Most probably even multiple ALU instructions will be faster than a conditional.

Mukund
10-20-2011, 06:27 AM
Hmm, i came up with this one:


float val = step(dis, 5.0);
gl_FragColor = mix( color * vec4(0.5, 0.5, 0.5, 1.0),
color * vec4(1.0, 1.0, 1.0, 1.0),
val);

Is this better? step would internally have to do a comparison right? So, is it inevitable that there is a loss of cycles or is it in any way avoided?

aqnuep
10-20-2011, 06:28 AM
FYI, Groovounet just posted on twitter about an ALU technique that can be used for conditional elimination: http://developer.amd.com/documentation/articles/pages/New-Round-to-Even-Technique.aspx

Groovounet
10-20-2011, 06:41 AM
Ahah: many people seems to have missed that the build in function mix also have a version with a bool type.

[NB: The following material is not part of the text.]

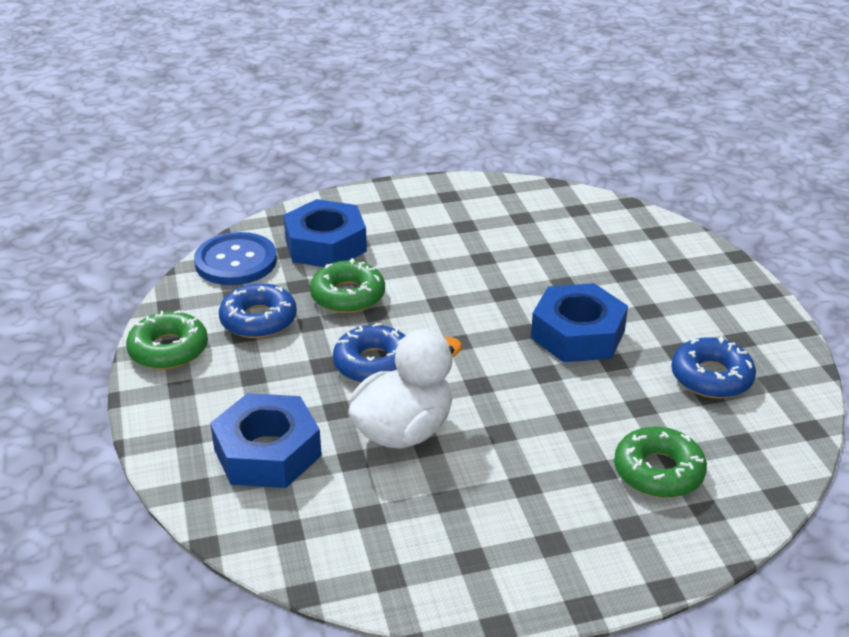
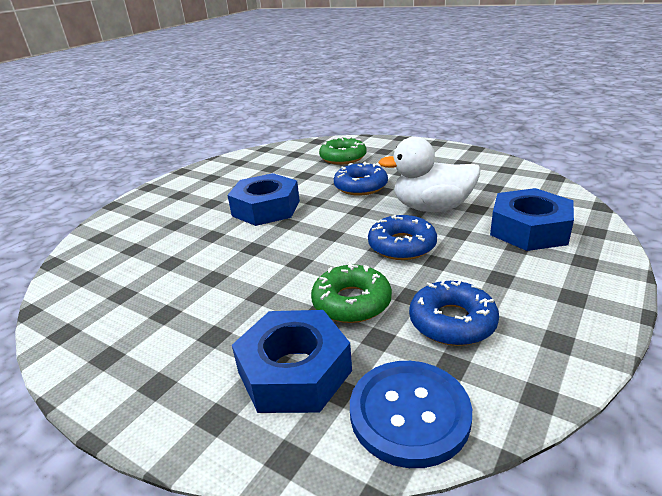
camera: 130 degrees left, 5 degrees down
green donut [126,310,208,370] -> none
blue donut [671,336,756,398] -> blue donut moved to [334,162,388,196]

genType mix(genType, genType, genBType);

So this is enough:


gl_FragColor = color * mix(
vec4(0.5, 0.5, 0.5, 1.0),
vec4(1.0, 1.0, 1.0, 1.0),
dis <= 5.0);

Mukund
10-20-2011, 07:23 AM
@aqnuep: Thanks!

@Groovounet: Well GLSL version 1.2(the one i'm using) doesn't seem to support it. But yeah, i didn't know we could use mix that way from 4.0 onwards.
Thanks!

Groovounet
10-20-2011, 08:15 AM
Ahhh I didn't realized that you were using GLSL 1.20.

Ilian Dinev
10-20-2011, 11:21 AM
But then again, gpus generally have predicated-execution :) .

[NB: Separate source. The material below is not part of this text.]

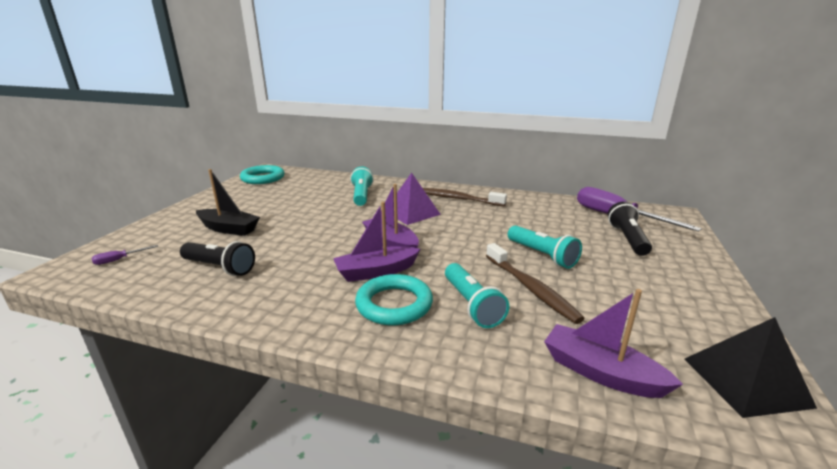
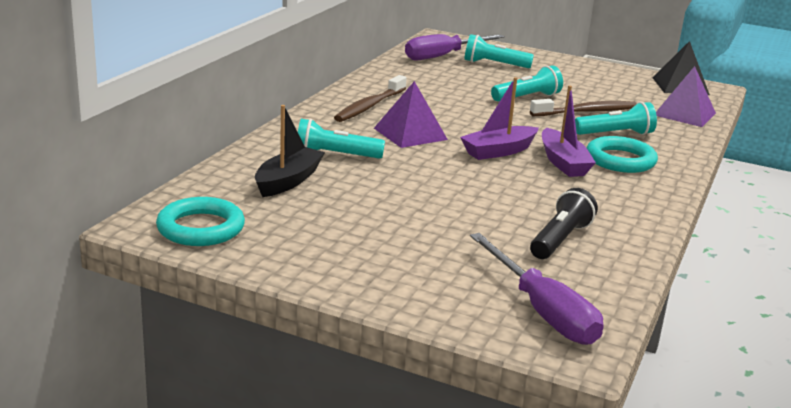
camera: 85 degrees left, 0 degrees up
purple screwdriver [92,245,158,265] -> purple screwdriver [470,233,604,345], size x2.49
black boat [196,169,260,236] -> black boat moved to [255,105,325,197]
purple boat [544,289,683,398] -> purple pyramid [656,66,716,127]
black flashlight [608,201,652,256] -> turquoise flashlight [464,34,534,68]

So, fastest version should be:



varying vec4 color;
varying vec3 fragPos;
uniform vec4 lightPos;

void main(void)
{
vec2 tmp = fragPos.xy - lightPos.xy;
float disSq = dot(tmp,tmp);
float col = 0.5;
if (disSq <= 5.0 * 5.0) col = 1.0;

gl_FragColor = vec4(color.xyz * vec3(col), 1.0);
}

Ilian Dinev
10-20-2011, 11:39 AM
And if some gpus can do single-cycle compare to 0.0f and conditionally move, then:



varying vec4 color;
varying vec3 fragPos;
uniform vec4 lightPos;

// for scalar-ISA gpus
void main(void)
{
vec2 tmp = fragPos.xy - lightPos.xy; // 2 fsub = 2 cycles
float col = 0.5; // mov, 1 or 0 cycles, see below
float disSq = tmp.x*tmp.x + (tmp.y*tmp.y - 25.0); // fmad, fmad = 2 cycles.

if (disSq <= 0.0) col = 1.0; // 1 cycle . Some gpus might merge-in the above "col = 0.5" execution in here.

gl_FragColor = vec4(color.xyz * vec3(col), 1.0); // 3 fmul, 1 mov = 4 cycles.
}


Things get funny when some gpus can do an fmul and an fmad together in a single cycle, though :)

V-man
10-21-2011, 03:54 AM
"gl_FragColor = vec4(color.xyz * vec3(col), 1.0); // 3 fmul, 1 mov = 4 cycles. "

That should be 1 MUL and 1 MOV
gl_FragColor.xyz = color.xyz * col.xxx;
gl_FragColor.w = 1.0;

and modern hw supports direct multiple writes to gl_FragColor.

Ilian Dinev
10-21-2011, 11:10 AM
// for scalar-ISA gpus
void main(void)


:)

yuriks
10-28-2011, 07:47 AM
No one seems to have mentioned it, but op can simply square 5 and compare with 25 instead, doing away with the sqrt entirely. :P

sqrt[-1]
10-28-2011, 05:42 PM
No one seems to have mentioned it, but op can simply square 5 and compare with 25 instead, doing away with the sqrt entirely. :P

I think Ilian Dinev's code above does this.